## Tekst:

▬▬▬▬▬▬▬▬▬▬

KR: Z punktu widzenia UE i NATO Polska jest krajem frontowym. Dlatego jej stanowisko w sprawie wojny na Ukrainie jest kluczowe. Rosja doskonale zdaje sobie z tego sprawę. Na początku wojny na pełną skalę w 2022 r. Polacy byli pierwsi w niesieniu pomocy dla Ukrainy, zarówno pod względem dostarczania broni, jak i przyjmowania uchodźców. Nic dziwnego, że Polska natychmiast znalazła się na celowniku rosyjskich kampanii dezinformacyjnych i cyberataków. Celem było zniechęcenie Polaków do pomocy. Na szczęście nie udało się to, pomimo licznych prób. Z drugiej strony rok 2023 był rokiem wyborów parlamentarnych w Polsce, co zawsze czyni społeczeństwo bardziej podatnym na rosyjskie operacje wpływu w kraju.

Kampanie wyborcze i wewnętrzne napięcia polityczne stwarzają najlepsze warunki dla rosyjskich operacji, takich jak podsycanie niepokojów społecznych, zwiększanie polaryzacji i zarządzanie uwagą opinii publicznej

W ubiegłym roku zaobserwowaliśmy w Polsce dwa istotne zjawiska związane z dezinformacją. Pierwszym z nich było tworzenie antypaństwowych narracji, które podsycały różne obawy społeczne i podburzały Polaków przeciwko własnemu krajowi. Kwestia ukraińskich uchodźców lub pomocy dla Ukrainy jest często wykorzystywana w tych narracjach. Celem jest stworzenie wrażenia, że jeśli politycy chcą pomóc Ukrainie lub zadbać o uchodźców, to działają wbrew interesom Polski. Jest to niezwykle skalkulowana i bardzo niebezpieczna strategia mająca na celu wywołanie chaosu w Polsce.

▬▬▬▬▬▬▬▬▬▬

## Polecenie A:
Przepisz bez zmian wiersze rekordów, zaczynając od pierwszego wiersza rekordów i kończąc na wierszu zawierającym „text_box Distinction véganisme”, łącznie z tym wierszem.
Tekst i rekordy stanowią dwa odrębne materiały.

▬▬▬▬▬▬▬▬▬▬

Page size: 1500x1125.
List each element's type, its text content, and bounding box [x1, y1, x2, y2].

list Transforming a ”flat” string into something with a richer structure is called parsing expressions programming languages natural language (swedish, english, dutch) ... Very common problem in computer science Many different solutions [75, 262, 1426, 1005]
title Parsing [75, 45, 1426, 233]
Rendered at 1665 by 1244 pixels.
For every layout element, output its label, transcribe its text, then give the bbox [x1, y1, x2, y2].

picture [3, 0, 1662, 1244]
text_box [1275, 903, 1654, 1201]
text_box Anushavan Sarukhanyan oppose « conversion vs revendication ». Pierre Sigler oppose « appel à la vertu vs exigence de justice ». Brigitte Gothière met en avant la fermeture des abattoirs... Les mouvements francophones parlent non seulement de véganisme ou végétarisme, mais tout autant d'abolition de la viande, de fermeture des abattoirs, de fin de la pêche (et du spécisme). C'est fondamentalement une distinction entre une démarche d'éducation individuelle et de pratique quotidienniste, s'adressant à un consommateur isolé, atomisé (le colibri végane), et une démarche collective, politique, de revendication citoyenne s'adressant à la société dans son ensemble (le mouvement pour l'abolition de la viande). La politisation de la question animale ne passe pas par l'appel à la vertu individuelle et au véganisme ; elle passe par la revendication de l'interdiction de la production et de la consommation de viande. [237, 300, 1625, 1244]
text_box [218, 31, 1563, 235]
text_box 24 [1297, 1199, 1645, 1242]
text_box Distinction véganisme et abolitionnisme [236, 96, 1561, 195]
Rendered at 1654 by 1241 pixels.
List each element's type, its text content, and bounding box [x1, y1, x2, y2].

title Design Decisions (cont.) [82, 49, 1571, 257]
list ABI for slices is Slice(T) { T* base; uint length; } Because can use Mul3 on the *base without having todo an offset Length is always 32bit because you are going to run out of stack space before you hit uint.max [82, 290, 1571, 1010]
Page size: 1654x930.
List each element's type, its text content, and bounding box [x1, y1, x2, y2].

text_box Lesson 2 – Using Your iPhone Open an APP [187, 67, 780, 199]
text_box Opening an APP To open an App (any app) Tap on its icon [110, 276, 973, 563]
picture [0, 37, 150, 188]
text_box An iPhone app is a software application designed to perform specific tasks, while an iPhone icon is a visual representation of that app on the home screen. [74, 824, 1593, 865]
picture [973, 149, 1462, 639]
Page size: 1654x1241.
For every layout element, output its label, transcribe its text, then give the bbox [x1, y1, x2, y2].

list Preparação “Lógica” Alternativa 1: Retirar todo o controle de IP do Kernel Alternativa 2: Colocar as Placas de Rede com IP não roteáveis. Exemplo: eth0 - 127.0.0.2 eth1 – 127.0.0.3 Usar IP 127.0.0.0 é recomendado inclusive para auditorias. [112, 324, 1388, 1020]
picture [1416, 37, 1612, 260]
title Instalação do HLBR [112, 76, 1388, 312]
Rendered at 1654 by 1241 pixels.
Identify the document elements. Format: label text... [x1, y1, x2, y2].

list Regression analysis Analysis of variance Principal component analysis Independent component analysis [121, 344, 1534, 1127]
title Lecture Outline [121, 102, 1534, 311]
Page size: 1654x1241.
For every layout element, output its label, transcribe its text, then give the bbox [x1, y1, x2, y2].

▬▬▬▬▬▬▬▬▬▬

## Polecenie B:
Streść tekst w dwóch zdaniach.

## Pełna odpowiedź A:
Page size: 1500x1125.
List each element's type, its text content, and bounding box [x1, y1, x2, y2].

list Transforming a ”flat” string into something with a richer structure is called parsing expressions programming languages natural language (swedish, english, dutch) ... Very common problem in computer science Many different solutions [75, 262, 1426, 1005]
title Parsing [75, 45, 1426, 233]
Rendered at 1665 by 1244 pixels.
For every layout element, output its label, transcribe its text, then give the bbox [x1, y1, x2, y2].

picture [3, 0, 1662, 1244]
text_box [1275, 903, 1654, 1201]
text_box Anushavan Sarukhanyan oppose « conversion vs revendication ». Pierre Sigler oppose « appel à la vertu vs exigence de justice ». Brigitte Gothière met en avant la fermeture des abattoirs... Les mouvements francophones parlent non seulement de véganisme ou végétarisme, mais tout autant d'abolition de la viande, de fermeture des abattoirs, de fin de la pêche (et du spécisme). C'est fondamentalement une distinction entre une démarche d'éducation individuelle et de pratique quotidienniste, s'adressant à un consommateur isolé, atomisé (le colibri végane), et une démarche collective, politique, de revendication citoyenne s'adressant à la société dans son ensemble (le mouvement pour l'abolition de la viande). La politisation de la question animale ne passe pas par l'appel à la vertu individuelle et au véganisme ; elle passe par la revendication de l'interdiction de la production et de la consommation de viande. [237, 300, 1625, 1244]
text_box [218, 31, 1563, 235]
text_box 24 [1297, 1199, 1645, 1242]
text_box Distinction véganisme et abolitionnisme [236, 96, 1561, 195]

## Pełna odpowiedź B:
Polska, kraj frontowy z punktu widzenia UE i NATO, w 2022 r. jako pierwsza niosła pomoc Ukrainie bronią i przyjmowaniem uchodźców, przez co stała się celem rosyjskich kampanii dezinformacyjnych i cyberataków, które miały zniechęcić Polaków do pomocy, ale to się nie udało. Wybory parlamentarne w 2023 r. zwiększały podatność społeczeństwa na rosyjskie operacje wpływu, a w ubiegłym roku zaobserwowano m.in. tworzenie antypaństwowych narracji, które wykorzystywały kwestię uchodźców i pomocy dla Ukrainy, by przekonać, że politycy pomagający Ukrainie działają wbrew interesom Polski.